10 Year Challenge
The 10 year challenge has been making the rounds, asking us to share pictures of ourselves a decade ago, and I realised something in the few minutes I decided to do my own comparison: there’s so much more worth in seeing if the current version of me resembles what the me of 10 years ago wanted to be.
It got me hunting down pictures of me from way back, thinking about where I was in life, what was important to me then, and what I valued at each point. I wanted to see if - beyond the physical changes - I had progressed as a person, and had me questioning what that even means. I know that I have always had goals and in some way or another I’ve kept on my path to achieving them, which feels like a little victory in and of itself. In that way I can say that I’ve grown into what I wanted to become: a professional musician who makes a living making music.
But what values did I hold dear - and do I honour them now? 10 years ago I had just started at Berklee and I was focussed on a few key things: be the best student I could be, honour my family’s investment in sending me to the US, and work hard - which in my paradigm was equal to worship, if done with the right attitude.
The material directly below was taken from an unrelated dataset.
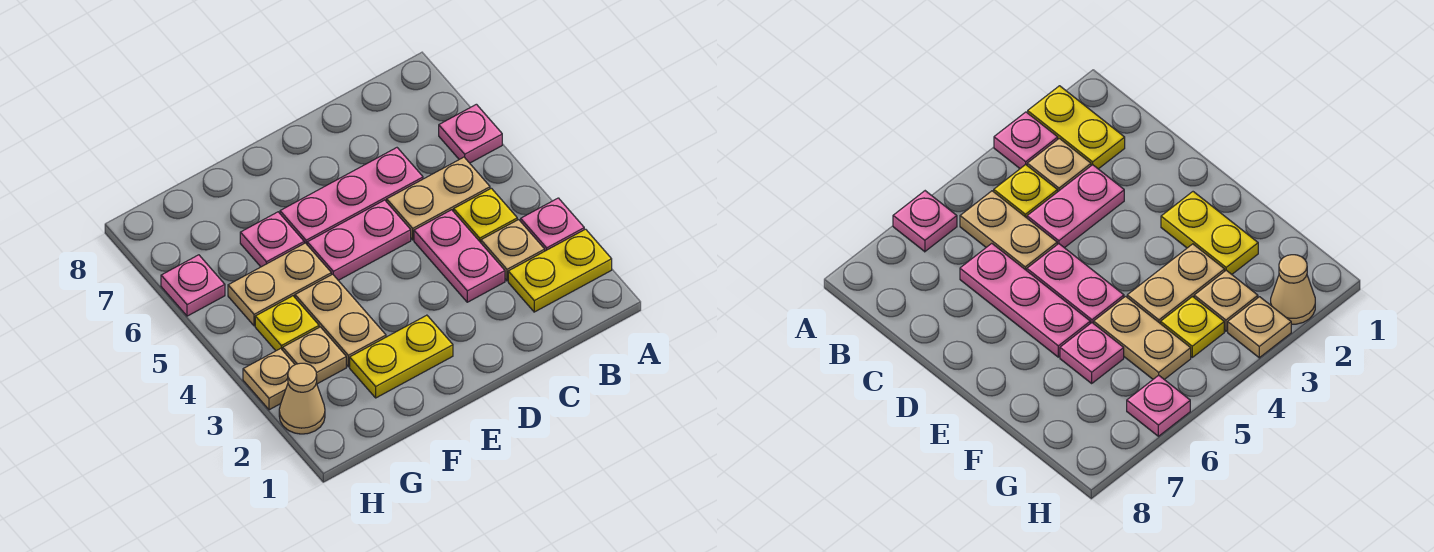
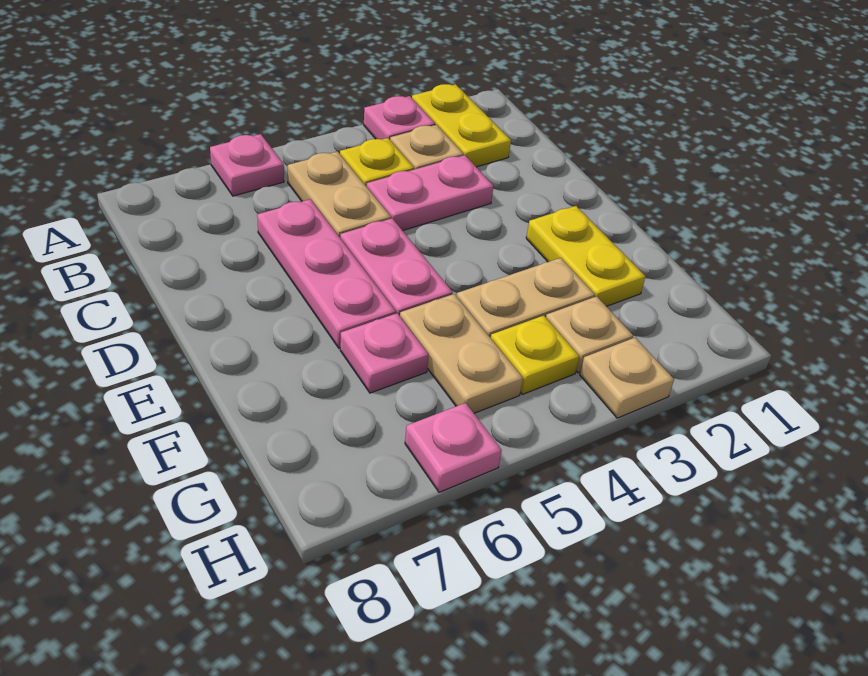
tan cone H2 level 1 -> none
I don’t remember really having an idea of standards I’d set for myself, beyond being a kind, friendly human who wanted to work hard and honour his tribe. For the most part, I’d say I stuck with that, but I also don’t think I was challenged greatly outside of school to grow in other ways. I focussed so much on my work there that I really didn’t have a social life, beyond writing, recording, and performing, which meant few opportunities to be confronted with things that made me think about who I was fundamentally.
As soon as I graduated, well, that’s when the tests came. I found myself tempted to sacrifice virtue to get things I felt was lacking - which usually boiled down to either love or career prospects. I certainly wavered, but did keep myself together on those fronts - I think I have my wife, Rezal, to thank for so much of the stability she provides me.
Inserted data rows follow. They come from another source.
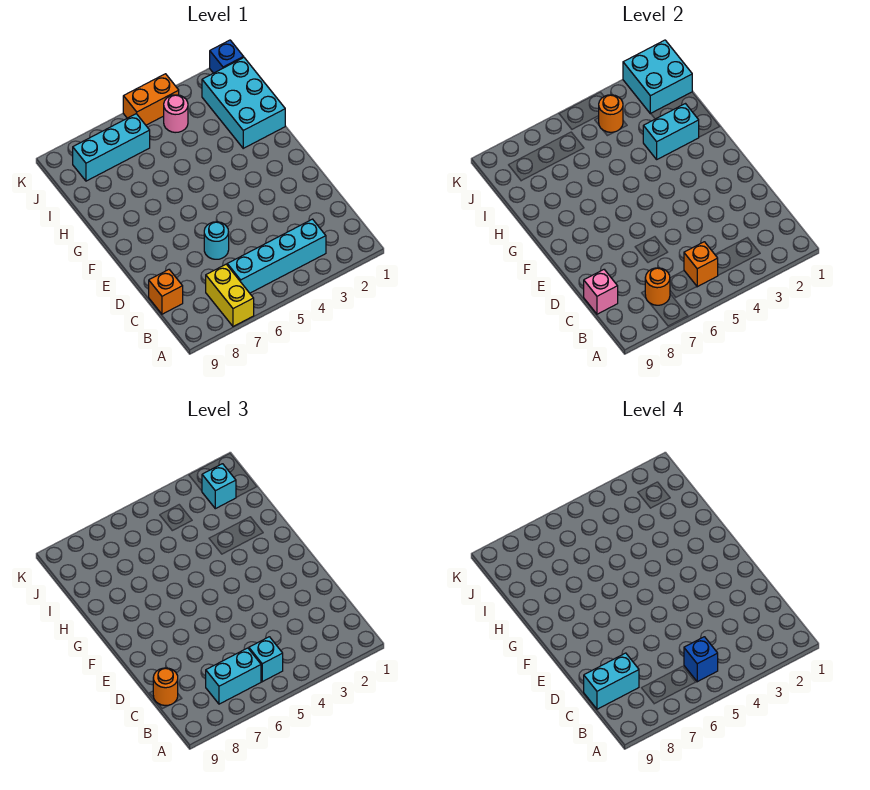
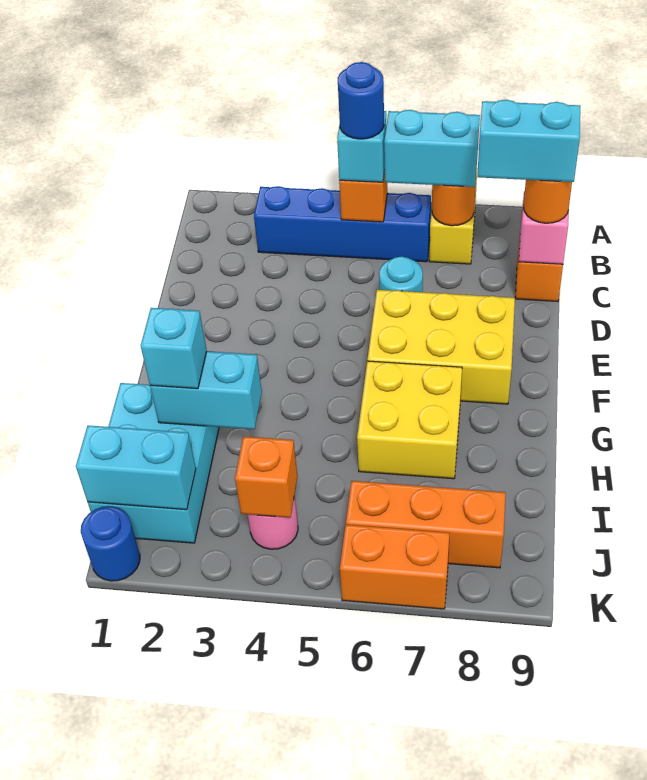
cyan brick B3:B6 level 1 -> blue brick B3:B6 level 1
blue brick B5 level 4 -> blue round brick B5 level 4
none -> yellow brick E6:F8 level 1
none -> yellow brick G6:H7 level 1
cyan brick J1:K2 level 2 -> cyan brick J1:J2 level 2
cyan brick J2 level 3 -> cyan brick H2 level 3
orange round brick J4 level 2 -> orange brick J4 level 2
cyan brick J6:J8 level 1 -> orange brick J6:J8 level 1
blue brick K1 level 1 -> blue round brick K1 level 1
orange brick K4:K5 level 1 -> orange brick K6:K7 level 1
I was tested professionally over and over again, which always called on my ability to be patient & forgiving. The biggest issue I had, though, was feeling like I couldn’t express anger or sadness when things went south, especially when it stemmed directly from other people’s actions. Looking back I realise how much I internalised that, often suffering emotional outbursts or crippling anxiety when I couldn’t contain it any longer. My threshold for kindness was often tested, and I certainly broke more often that I’m happy to admit - and in the end it ended up affecting those around me.
Something that guided me through so much of this was turning to the writings of the Bahá’í Faith, a guiding force in my life since I was small. I would turn to quotes to give me direction.
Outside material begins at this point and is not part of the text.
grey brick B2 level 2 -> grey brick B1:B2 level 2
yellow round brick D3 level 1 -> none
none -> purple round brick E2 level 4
I began to seek therapy, which signaled a pretty huge turning point in my life, and offered a lot of insights into my behaviours, past and present. Understanding my emotional and trauma-based motivations for a lot of my actions provided relief and a path for growth - I feel like my monthly growth after that equalled what used to take years, if any progress was made at all.
When I look at who I was 10 years ago, I see someone who had good intentions, but had never really been tested in the arena of life post-college; I hate to call it ‘real’ life, but that’s what it felt like. I had very much been protected, which in some ways really helped me develop a moral compass, but it also didn’t prepare me for how much growth was needed. All in all, I’m proud of who I became, though there’s still so far to go. I’ve found a deep well of patience, of compassion, and of grace; I’ve found that I struggle with conflict, but I can make it through as long as I can communicate my needs, which is something else I’ve discovered is so, so important to me.
The visual challenge was fun and fleeting - but the challenge of looking in the mirror and assessing my own growth? Deep and meaningful.